Clinical follow-up was conducted 6 weeks after the completion of therapy. Posttherapy FDG-PET was carried out 3 months after the completion of therapy. Patients were followed clinically thereafter according to institutional guidelines. Median follow-up time for patients alive at the time of last follow-up was 68 months (range: 15–134 months). At the time of last follow-up, 3 patients were alive with cervical cancer and 18 patients had died because of cervical cancer. Three patients died because of intercurrent illness, and 2 patients died because of toxicity. The remaining 36 patients had no evidence of disease.

PET imaging

Before November 2002, FDG-PET was carried out using a conventional PET scanner and interpreted as previously described (13). Thereafter, all FDG-PET studies were conducted with a hybrid PET/CT scanner using methods described by Wright and colleagues (14). For patients in this study, 24 were imaged with conventional PET and 38 were imaged with PET/CT. PET studies were deferred until the blood glucose concentration was less than 200 mg/dL. PET/CT images were interpreted in a standard clinical fashion, both separately and in a fused mode. Standardized uptake value (SUVmax) was determined for primary tumors from the pretreatment FDG-PET as previously described (15). Three-month follow-up PET results were reviewed and compared with the pretreatment PET study as previously described (6). There were 40 pretreatment biopsies from patients with no residual FDG uptake on the 3-month posttherapy PET (PET-negative group). The PET-positive group consisted of 22 pretreatment biopsies from patients with residual or progressive disease on the 3-month post-therapy PET. Within the PET-positive group, there were 14 pretreatment biopsies from patients with persistent FDG uptake on the 3-month posttherapy PET in sites of abnormal FDG uptake on the pretreatment study (partial metabolic response) and 8 pretreatment biopsies from patients with new sites of abnormal FDG uptake on the 3-month posttherapy PET (progressive disease).

Statistical analysis

Survival and tumor recurrence were measured from the completion of treatment.
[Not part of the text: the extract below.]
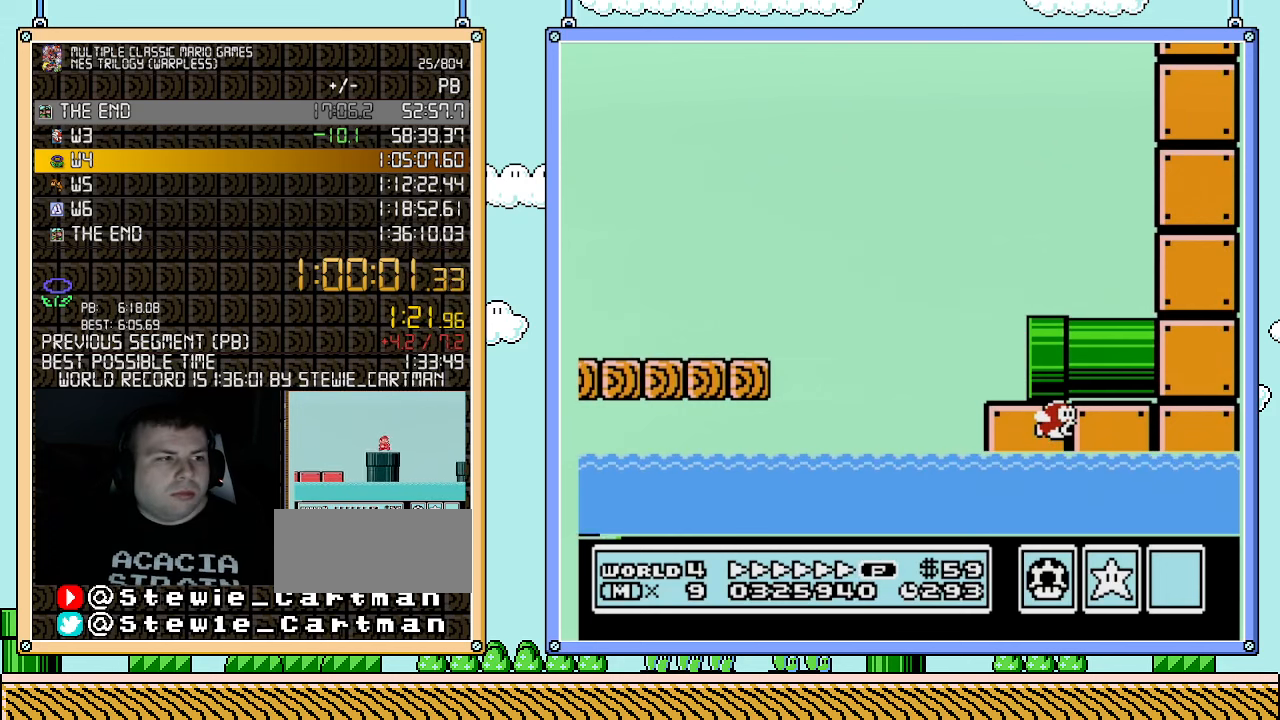
{"buttons": ["B", "DPAD_RIGHT"], "events": []}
The Kaplan–Meier (product limit) method was used to derive estimates of survival based on total sample size. StatView version 5.0.1 software (SAS Institute) was used for the analysis. P less than 0.05 was set as the threshold for significance for all study outcomes. Tests of equivalence of estimates of survival were carried out by the generalized Wilcoxon log-rank test. A paired t test was used to compare the results of p-Akt staining to pretreatment cervix tumor SUVmax.

Gene expression profiling

Pretreatment tumor biopsies were frozen at the time of collection. Frozen sections were histologically reviewed for documentation of invasive cancer; only biopsies with more than 25% tumor were included in this study. Tumor RNA was harvested from fresh frozen tissue with TRIzol reagent (Invitrogen) as described (16). RNA samples were then labeled and hybridized to Affymetrix Human Genome U133 Plus 2.0 expression microarrays (Affymetrix) using standard protocols from the Laboratory for Clinical Genomics, Bethesda, MD (16, 17). To carry out interarray comparisons, the raw scan data from each microarray were scaled to a target intensity of 1,500 with the Affymetrix GCOS 1.2 (MAS 5) statistical algorithm (http://www.affymetrix.com).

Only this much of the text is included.